→ **DATASET ENTRIES**
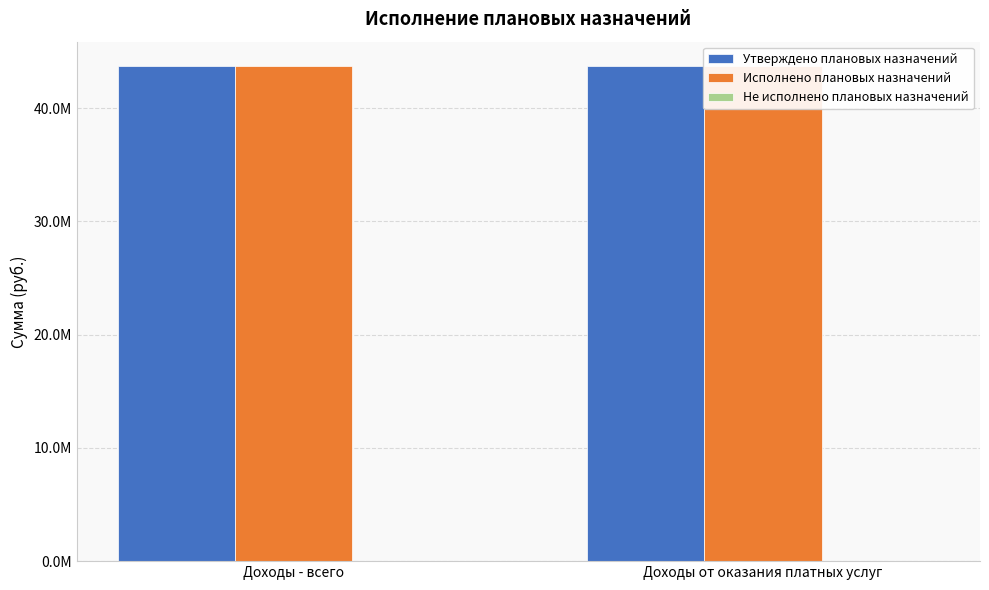

Rank the series by their maximum value, from lowest to highest.

Не исполнено плановых назначений, Утверждено плановых назначений, Исполнено плановых назначений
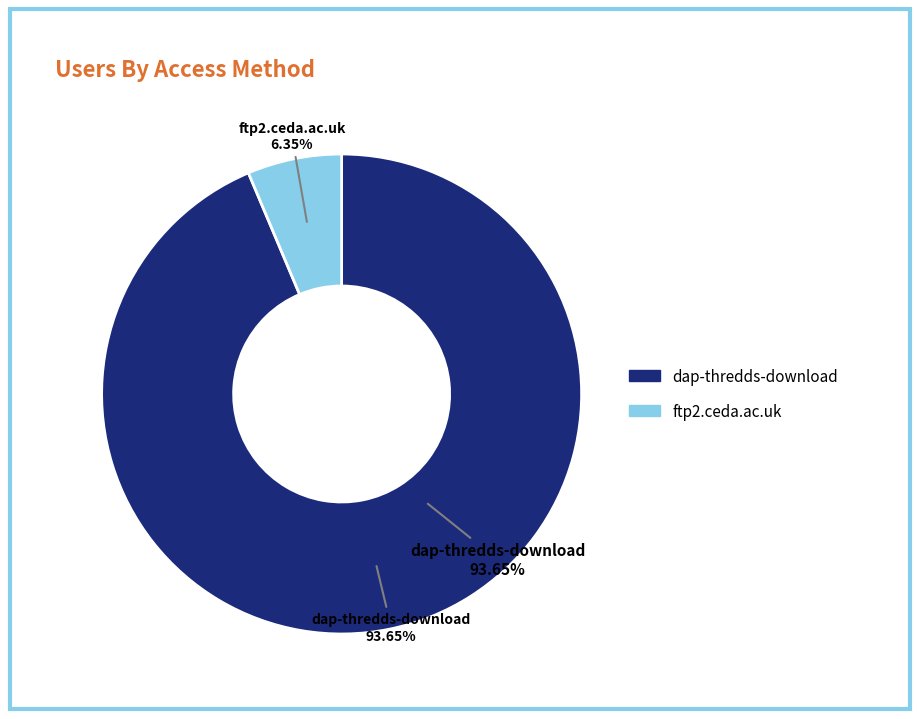

Which category has the biggest portion of the pie?

dap-thredds-download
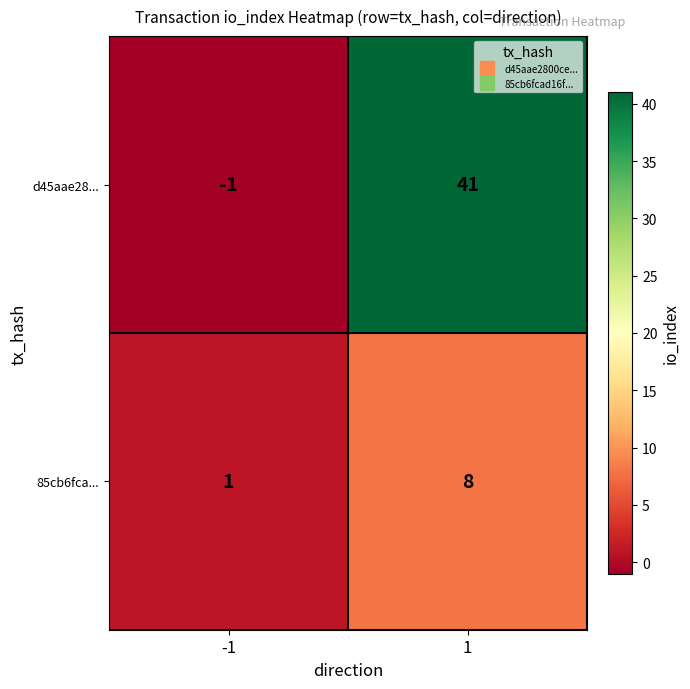

Rank the series by their maximum value, from highest to lowest.

d45aae28..., 85cb6fca...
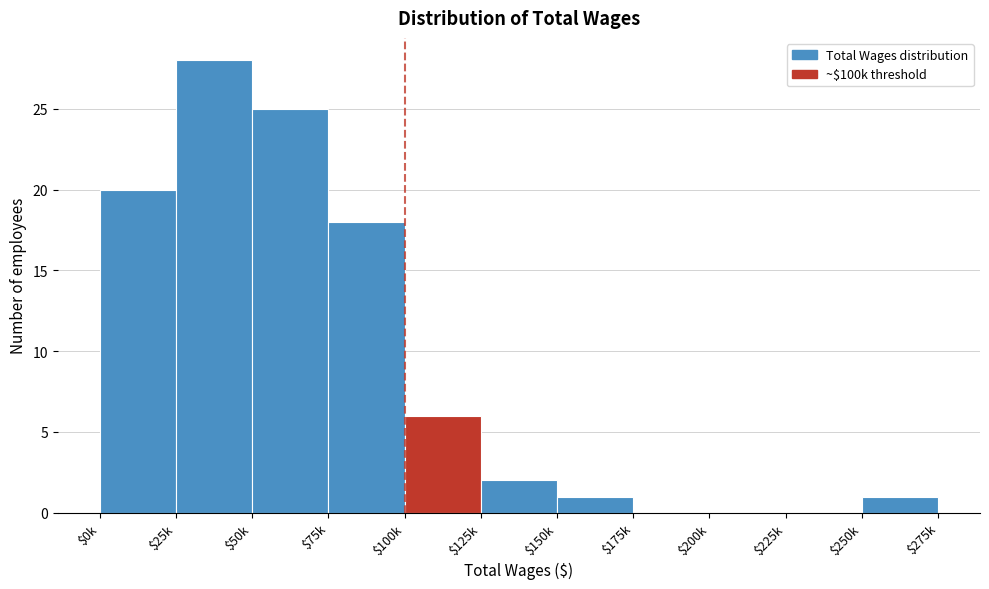

What is the maximum value shown in the chart?

28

→ **ACTIVITY**
Reproduce the lines above word for word, omitting the pictures.

→ **SOLUTION TO THIS EXERCISE**
Rank the series by their maximum value, from lowest to highest.

Не исполнено плановых назначений, Утверждено плановых назначений, Исполнено плановых назначений

Which category has the biggest portion of the pie?

dap-thredds-download

Rank the series by their maximum value, from highest to lowest.

d45aae28..., 85cb6fca...

What is the maximum value shown in the chart?

28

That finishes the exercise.